Secunia stupidly removed their RSS feed

Tuesday, March 31st, 2009

I just realized today that I hadn’t seen any Secunia vulnerability updates in a long time. I knew they had done some site redesign work, and I figured they just changed the URL of the RSS feed. So I sat down at my computer to find it, but there didn’t seem to be one anymore. A quick hop on Google led me to this forum post explaining that Secunia no longer provides a free RSS feed for vulnerabilities:

As you have noticed we no longer provide our vulnerability intelligence through the Secunia RSS Feed.

Explanation:

Today a large number of businesses and governments are subscribed to the commercial Vulnerability Feed from Secunia.

Over the past couple of years, Secunia has noticed that numerous businesses and governments have signed up for the Secunia RSS feed, as a result there has been a loss of revenue for Secunia which has limited us in our endeavors on providing sustainable and quality solutions.

It is naturally not fair toward our customers that larger IT departments are receiving intelligence free of charge – using our RSS feed – as others would have to invest in it.

The service that will replace the need for our RSS feed, will be the Secunia Vulnerability Intelligence Feed – VIF. This is naturally a commercial solution, please see attached PDF for further clarification.

In my opinion, this was a very dumb move by Secunia. Keep in mind that the RSS feed didn’t provide anything that wasn’t already public; it just provided it in a different format. In a few minutes, I could write something that generates a similar RSS feed from the HTML output of Secunia’s website (although their terms of service are also excessively heavy-handed about this). This is a common sense usability feature, not a product that should require a paid subscription. For Secunia to restrict its availability to paying customers is akin to if Google were to suddenly make message collapsing in Gmail conversations only available to people who fork over cash.

One of the things that made Secunia so appealing to me was how accessible their information was. Now, it’s like the site is living in the 1990s. It’s a real shame when a company is willing to cripple their service like this rather than find a legitimate business model.

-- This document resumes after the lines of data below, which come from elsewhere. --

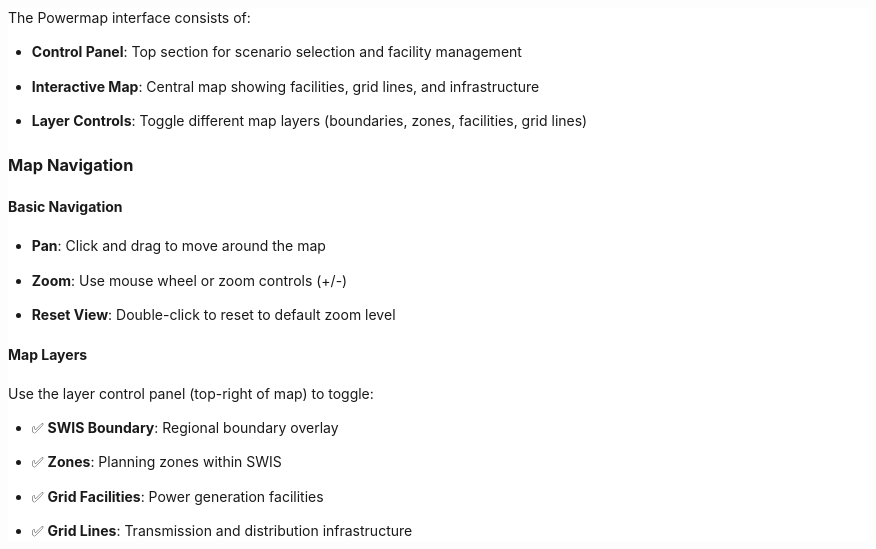 


The Powermap interface consists of:



- **Control Panel**: Top section for scenario selection and facility management



- **Interactive Map**: Central map showing facilities, grid lines, and infrastructure



- **Layer Controls**: Toggle different map layers (boundaries, zones, facilities, grid lines)







### Map Navigation







#### Basic Navigation



- **Pan**: Click and drag to move around the map



- **Zoom**: Use mouse wheel or zoom controls (+/-) 



- **Reset View**: Double-click to reset to default zoom level







#### Map Layers







Use the layer control panel (top-right of map) to toggle:



- ✅ **SWIS Boundary**: Regional boundary overlay



- ✅ **Zones**: Planning zones within SWIS



- ✅ **Grid Facilities**: Power generation facilities



- ✅ **Grid Lines**: Transmission and distribution infrastructure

Secunia has some very valuable assets; if their business really depends on profit from a mere RSS feed of already-available data, they’re doing something wrong.

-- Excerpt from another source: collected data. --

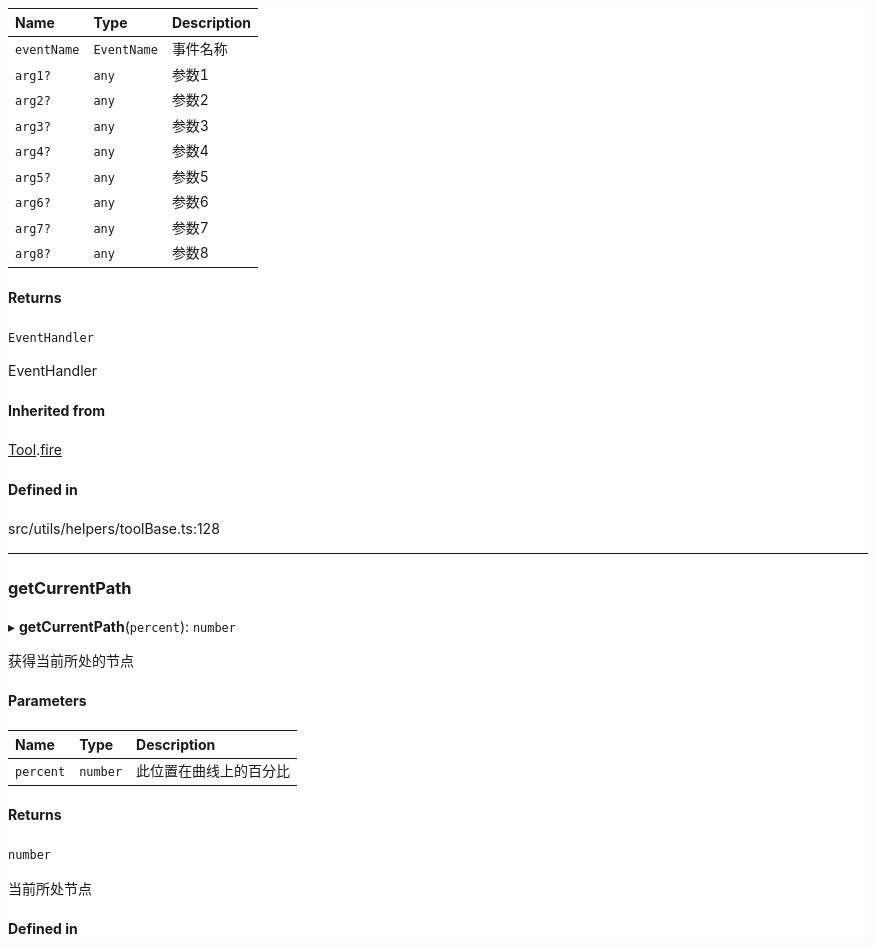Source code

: | Name | Type | Description |
| :------ | :------ | :------ |
| `eventName` | `EventName` | 事件名称 |
| `arg1?` | `any` | 参数1 |
| `arg2?` | `any` | 参数2 |
| `arg3?` | `any` | 参数3 |
| `arg4?` | `any` | 参数4 |
| `arg5?` | `any` | 参数5 |
| `arg6?` | `any` | 参数6 |
| `arg7?` | `any` | 参数7 |
| `arg8?` | `any` | 参数8 |

#### Returns

`EventHandler`

EventHandler

#### Inherited from

[Tool](https://github.com/TheFBplus/pc-ex/blob/master/docs/md/classes/Tool.md).[fire](https://github.com/TheFBplus/pc-ex/blob/master/docs/md/classes/Tool.md#fire)

#### Defined in

src/utils/helpers/toolBase.ts:128

___

### getCurrentPath

▸ **getCurrentPath**(`percent`): `number`

获得当前所处的节点

#### Parameters

| Name | Type | Description |
| :------ | :------ | :------ |
| `percent` | `number` | 此位置在曲线上的百分比 |

#### Returns

`number`

当前所处节点

#### Defined in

Because of the removal of the RSS feature, my Web browser security summary page is likely outdated. I’ll go through Secunia’s advisory archives and update my data sometime soon.

New web browser security information

Sunday, May 7th, 2006

A lot of new statistical information has been added to the Web browser security summary resource. Since security is a significant factor in deciding which browser to use, this resource tries to present the situation from as many different angles as possible.

More security summary additions

Wednesday, March 8th, 2006

There have been some more improvements to the Web browser security summary page. In order to present more perspective, all sections have now been split up into subsections that deal with advisories, vulnerabilities, and relative danger levels separately. There is also a new section of the Vulnerabilities table that shows the highest amount of open advisories, vulnerabilities, and relative danger that each web browser has had at one time.

Browser security graphs

Saturday, February 25th, 2006

The Web browser security summary page now includes graphs showing the relative number and severity of known unpatched security vulnerabilities in time since November 2004 in Internet Explorer, Firefox, and Opera. The graph is updated automatically as time goes on and as new security vulnerabilities are discovered and fixed.

It is interesting to note that, although usage share of Firefox and Opera continue to rise, the number of vulnerabilities seems to be in an overall decline. Meanwhile, the Internet Explorer vulnerability count continues to be on the rise.